Supplied records below:
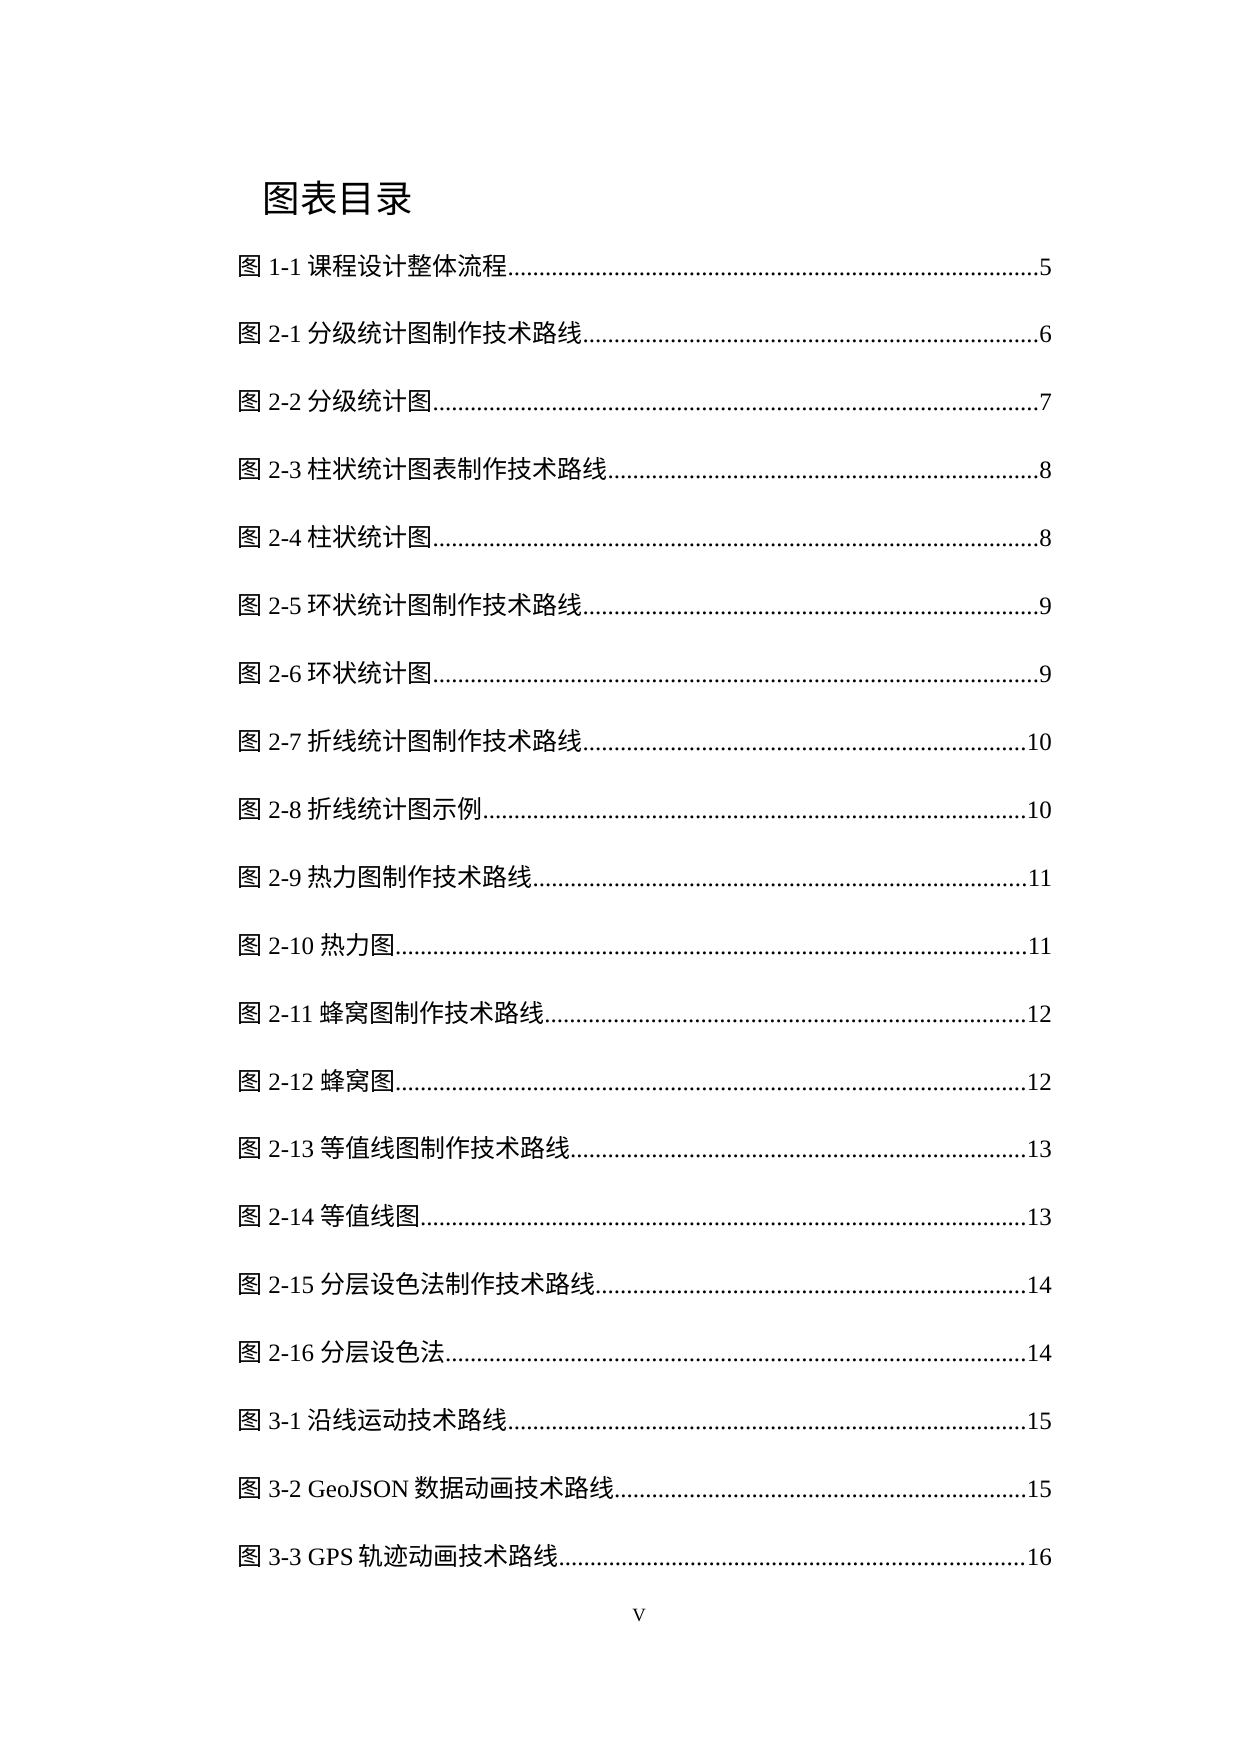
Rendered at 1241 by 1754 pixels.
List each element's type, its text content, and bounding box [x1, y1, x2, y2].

text 图 2-7 折线统计图制作技术路线 10 [237, 706, 1053, 773]
text 图 2-14 等值线图 13 [237, 1181, 1053, 1249]
text 图 3-2 GeoJSON数据动画技术路线 15 [237, 1453, 1053, 1521]
text 图 2-10 热力图 11 [237, 909, 1053, 977]
text 图 3-3 GPS轨迹动画技术路线 16 [237, 1521, 1053, 1588]
text 图 2-4 柱状统计图 8 [237, 502, 1053, 570]
text 图 2-16 分层设色法 14 [237, 1317, 1053, 1385]
text 图表目录 [187, 162, 1053, 230]
text 图 1-1 课程设计整体流程 5 [237, 230, 1053, 298]
text 图 2-12 蜂窝图 12 [237, 1045, 1053, 1113]
text 图 2-5 环状统计图制作技术路线 9 [237, 570, 1053, 638]
text 图 2-1 分级统计图制作技术路线 6 [237, 298, 1053, 366]
text 图 2-9 热力图制作技术路线 11 [237, 841, 1053, 909]
text 图 2-13 等值线图制作技术路线 13 [237, 1113, 1053, 1181]
text 图 2-3 柱状统计图表制作技术路线 8 [237, 434, 1053, 502]
text 图 2-6 环状统计图 9 [237, 638, 1053, 706]
text 图 3-1 沿线运动技术路线 15 [237, 1385, 1053, 1453]
text 图 2-2 分级统计图 7 [237, 366, 1053, 434]
text 图 2-8 折线统计图示例 10 [237, 773, 1053, 841]
text 图 2-15 分层设色法制作技术路线 14 [237, 1249, 1053, 1317]
text 图 2-11 蜂窝图制作技术路线 12 [237, 977, 1053, 1045]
End of Supplied records.
### Task to complete:
Give back all entries exactly. No pictures belong in the copy.

### Response box:
Rendered at 1241 by 1754 pixels.
List each element's type, its text content, and bounding box [x1, y1, x2, y2].

text 图 2-7 折线统计图制作技术路线 10 [237, 706, 1053, 773]
text 图 2-14 等值线图 13 [237, 1181, 1053, 1249]
text 图 3-2 GeoJSON数据动画技术路线 15 [237, 1453, 1053, 1521]
text 图 2-10 热力图 11 [237, 909, 1053, 977]
text 图 3-3 GPS轨迹动画技术路线 16 [237, 1521, 1053, 1588]
text 图 2-4 柱状统计图 8 [237, 502, 1053, 570]
text 图 2-16 分层设色法 14 [237, 1317, 1053, 1385]
text 图表目录 [187, 162, 1053, 230]
text 图 1-1 课程设计整体流程 5 [237, 230, 1053, 298]
text 图 2-12 蜂窝图 12 [237, 1045, 1053, 1113]
text 图 2-5 环状统计图制作技术路线 9 [237, 570, 1053, 638]
text 图 2-1 分级统计图制作技术路线 6 [237, 298, 1053, 366]
text 图 2-9 热力图制作技术路线 11 [237, 841, 1053, 909]
text 图 2-13 等值线图制作技术路线 13 [237, 1113, 1053, 1181]
text 图 2-3 柱状统计图表制作技术路线 8 [237, 434, 1053, 502]
text 图 2-6 环状统计图 9 [237, 638, 1053, 706]
text 图 3-1 沿线运动技术路线 15 [237, 1385, 1053, 1453]
text 图 2-2 分级统计图 7 [237, 366, 1053, 434]
text 图 2-8 折线统计图示例 10 [237, 773, 1053, 841]
text 图 2-15 分层设色法制作技术路线 14 [237, 1249, 1053, 1317]
text 图 2-11 蜂窝图制作技术路线 12 [237, 977, 1053, 1045]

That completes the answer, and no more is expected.